Serverless compute is based on the shared compute architecture. The most important limitations inherited from shared compute are listed below, along with additional serverless-specific limitations. For a full list of shared compute limitations, see Compute access mode limitations for Unity Catalog.

General limitations

  • Scala and R are not supported.

  • Only ANSI SQL is supported when writing SQL.

  • Spark RDD APIs are not supported.

  • Spark Context (sc), spark.sparkContext, and sqlContext are not supported.

  • You cannot access DBFS.

  • Databricks Container Services are not supported.

  • The web terminal is not supported.

  • Structured Streaming queries require the invocation of query.awaitTermination() to ensure the query is completed.

  • No query can run longer than 48 hours.

  • You must use Unity Catalog to connect to external data sources. Use external locations to access cloud storage.

  • Support for data sources is limited to AVRO, BINARYFILE, CSV, DELTA, JSON, KAFKA, ORC, PARQUET, ORC, TEXT, and XML.

  • User-defined functions (UDFs) cannot access the internet.

  • Individual rows must not exceed the maximum size of 128MB.

  • The Spark UI is not available. Instead, use the query profile to view information about your Spark queries. See Query profile.

Machine learning limitations

Notebooks limitations

  • Notebooks have access to 8GB memory which cannot be configured.

  • Notebook-scoped libraries are not cached across development sessions.

  • Sharing TEMP tables and views when sharing a notebook among users is not supported.

  • Autocomplete and Variable Explorer for dataframes in notebooks are not supported.

Workflow limitations

  • The driver size for serverless compute for workflows is currently fixed and cannot be changed.

  • Task logs are not isolated per task run. Logs will contain the output from multiple tasks.

  • Task libraries are not supported for notebook tasks. Use notebook-scoped libraries instead. See Notebook-scoped Python libraries.

Compute-specific limitations

The following compute-specific features are not supported:

  • Compute policies

  • Compute-scoped init scripts

  • Compute-scoped libraries, including custom data sources and Spark extensions. Use notebook-scoped libraries instead.
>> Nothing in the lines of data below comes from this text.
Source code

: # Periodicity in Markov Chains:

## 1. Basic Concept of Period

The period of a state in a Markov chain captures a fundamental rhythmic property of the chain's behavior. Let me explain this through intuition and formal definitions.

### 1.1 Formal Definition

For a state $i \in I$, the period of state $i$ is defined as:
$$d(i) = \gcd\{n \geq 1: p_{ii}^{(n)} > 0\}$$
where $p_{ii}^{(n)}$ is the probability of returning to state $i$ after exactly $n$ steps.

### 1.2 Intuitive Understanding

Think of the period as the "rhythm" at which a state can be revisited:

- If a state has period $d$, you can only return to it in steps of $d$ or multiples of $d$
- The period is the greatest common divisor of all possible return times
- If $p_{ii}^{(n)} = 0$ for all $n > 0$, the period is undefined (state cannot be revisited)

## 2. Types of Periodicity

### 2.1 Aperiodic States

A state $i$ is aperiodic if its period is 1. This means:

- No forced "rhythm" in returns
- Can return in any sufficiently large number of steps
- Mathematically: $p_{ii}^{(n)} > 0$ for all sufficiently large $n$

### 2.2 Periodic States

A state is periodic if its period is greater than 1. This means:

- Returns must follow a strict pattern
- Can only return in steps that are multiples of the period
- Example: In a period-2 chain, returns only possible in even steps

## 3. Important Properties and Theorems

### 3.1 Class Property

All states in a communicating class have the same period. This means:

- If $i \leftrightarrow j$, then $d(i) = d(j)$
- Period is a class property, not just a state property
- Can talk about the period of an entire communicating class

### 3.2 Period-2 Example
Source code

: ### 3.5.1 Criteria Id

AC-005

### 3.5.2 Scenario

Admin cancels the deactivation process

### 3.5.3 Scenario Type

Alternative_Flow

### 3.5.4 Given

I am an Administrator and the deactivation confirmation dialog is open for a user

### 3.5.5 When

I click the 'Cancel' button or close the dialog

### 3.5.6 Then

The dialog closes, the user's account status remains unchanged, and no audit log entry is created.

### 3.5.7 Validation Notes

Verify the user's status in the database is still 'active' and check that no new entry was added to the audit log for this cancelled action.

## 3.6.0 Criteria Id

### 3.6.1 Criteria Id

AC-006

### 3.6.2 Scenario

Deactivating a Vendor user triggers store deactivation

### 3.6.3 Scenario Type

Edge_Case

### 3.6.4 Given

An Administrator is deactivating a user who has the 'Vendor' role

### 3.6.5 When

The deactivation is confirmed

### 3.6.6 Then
  • Compute-level data access configurations. As a consequence, accessing tables and files via HMS on cloud paths, or with DBFS mounts that have no embedded credentials, will not work.

  • Instance pools

  • Compute event logs

  • Apache Spark compute configs and environment variables

Frequently asked questions (FAQ)

How are releases rolled out?

Serverless compute is a versionless product, which means that Databricks automatically upgrades the serverless compute runtime to support enhancements and upgrades to the platform. All users get the same updates, rolled out over a short period of time.

How do I determine which version I am running?

Your serverless workloads will always be running on the latest runtime version. See Release notes for the most recent version.